▶ **Direction 1**
Summarize the text on HP's board in two sentences.
▶ **Direction 2**
Write what comes next in the text on HP's board, picking up after its final sentence.

▶ **Document segment**
☆ ☆ ☆ ☆ ☆ ☆ ☆
HP's (HPQ) board has been lurching about like a group of seasick castaways in a storm-tossed lifeboat. It's been painful to watch. Now reports suggest another big wave coming in: the board is considering sending CEO Léo Apotheker packing, after less than a year on the job.

Former eBay CEO Meg Whitman, who is on HP's board, is in consideration to replace him, at least on a temporary basis. And although Whitman is a capable executive, the overall message this delivers is that HP's board remains dysfunctional and prone to truly awful decision-making.

Start with the fact that the information was leaked in the first place, which offers shades of Carly Fiorina's replacement. Not only had the board chosen the wrong person, but when it replaced her, leaks from the board about the process turned into the spying scandal that cost chair Patricia Dunn her position.
☆ ☆ ☆ ☆ ☆ ☆ ☆
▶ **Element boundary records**
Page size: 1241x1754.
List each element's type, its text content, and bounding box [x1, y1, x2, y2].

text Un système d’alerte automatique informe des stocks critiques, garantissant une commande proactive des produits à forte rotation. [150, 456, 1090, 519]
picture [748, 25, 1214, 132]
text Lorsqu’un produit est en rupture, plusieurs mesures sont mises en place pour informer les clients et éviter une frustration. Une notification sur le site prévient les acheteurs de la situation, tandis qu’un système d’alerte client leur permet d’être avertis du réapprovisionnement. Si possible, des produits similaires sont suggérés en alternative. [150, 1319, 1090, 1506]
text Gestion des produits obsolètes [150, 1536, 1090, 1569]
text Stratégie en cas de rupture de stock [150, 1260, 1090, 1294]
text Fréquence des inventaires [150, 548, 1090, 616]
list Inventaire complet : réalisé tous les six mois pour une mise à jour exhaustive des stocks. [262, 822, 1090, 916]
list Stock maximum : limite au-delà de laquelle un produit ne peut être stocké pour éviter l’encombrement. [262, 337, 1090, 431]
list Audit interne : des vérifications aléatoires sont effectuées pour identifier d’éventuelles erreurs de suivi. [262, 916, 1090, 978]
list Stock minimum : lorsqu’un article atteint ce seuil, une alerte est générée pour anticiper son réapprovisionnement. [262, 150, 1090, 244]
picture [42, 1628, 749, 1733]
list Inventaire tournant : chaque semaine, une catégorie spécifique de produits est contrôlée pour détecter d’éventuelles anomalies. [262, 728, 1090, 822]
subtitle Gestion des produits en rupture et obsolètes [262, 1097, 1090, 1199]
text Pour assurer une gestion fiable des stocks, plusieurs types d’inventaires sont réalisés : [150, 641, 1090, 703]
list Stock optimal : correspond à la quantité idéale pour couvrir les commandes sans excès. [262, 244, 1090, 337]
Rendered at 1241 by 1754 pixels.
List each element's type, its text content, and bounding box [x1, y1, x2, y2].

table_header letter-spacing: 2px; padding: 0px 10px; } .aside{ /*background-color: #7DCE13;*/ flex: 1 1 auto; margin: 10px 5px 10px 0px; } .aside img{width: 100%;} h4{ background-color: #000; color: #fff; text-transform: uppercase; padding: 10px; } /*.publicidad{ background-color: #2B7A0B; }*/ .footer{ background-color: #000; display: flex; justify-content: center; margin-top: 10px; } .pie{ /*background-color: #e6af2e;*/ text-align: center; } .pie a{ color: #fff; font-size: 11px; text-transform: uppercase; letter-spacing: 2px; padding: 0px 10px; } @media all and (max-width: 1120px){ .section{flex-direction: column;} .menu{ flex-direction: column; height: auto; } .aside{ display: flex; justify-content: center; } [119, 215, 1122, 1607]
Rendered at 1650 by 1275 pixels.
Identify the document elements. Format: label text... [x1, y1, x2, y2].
☆ ☆ ☆ ☆ ☆ ☆ ☆
▶ **Exercise output 1**
HP's board is reportedly considering removing CEO Léo Apotheker after less than a year, with board member and former eBay CEO Meg Whitman under consideration to replace him, at least temporarily. Although Whitman is capable, the move signals that the board remains dysfunctional, and the leak itself recalls the Carly Fiorina replacement, when board leaks led to a spying scandal that cost chair Patricia Dunn her position.

▶ **Exercise output 2**
To put this into perspective, Yahoo's board managed to keep the lid on its replacement of CEO Carol Bartz well enough that even she didn't get a whiff. What does it say about a company when Yahoo's directors look more competent and effective?

Not that replacement would be a complete surprise. There were indications early on that Apotheker might not have been the wisest choice for the troubled company.

If the rumor is true, it would really amount to yet another HP board attempt to spray some air freshener over eau de skunk. Apotheker isn't responsible for any major change of strategic direction that the board didn't know about in advance and bless. (And he was right about the most unpopular one, getting out of the PC business.)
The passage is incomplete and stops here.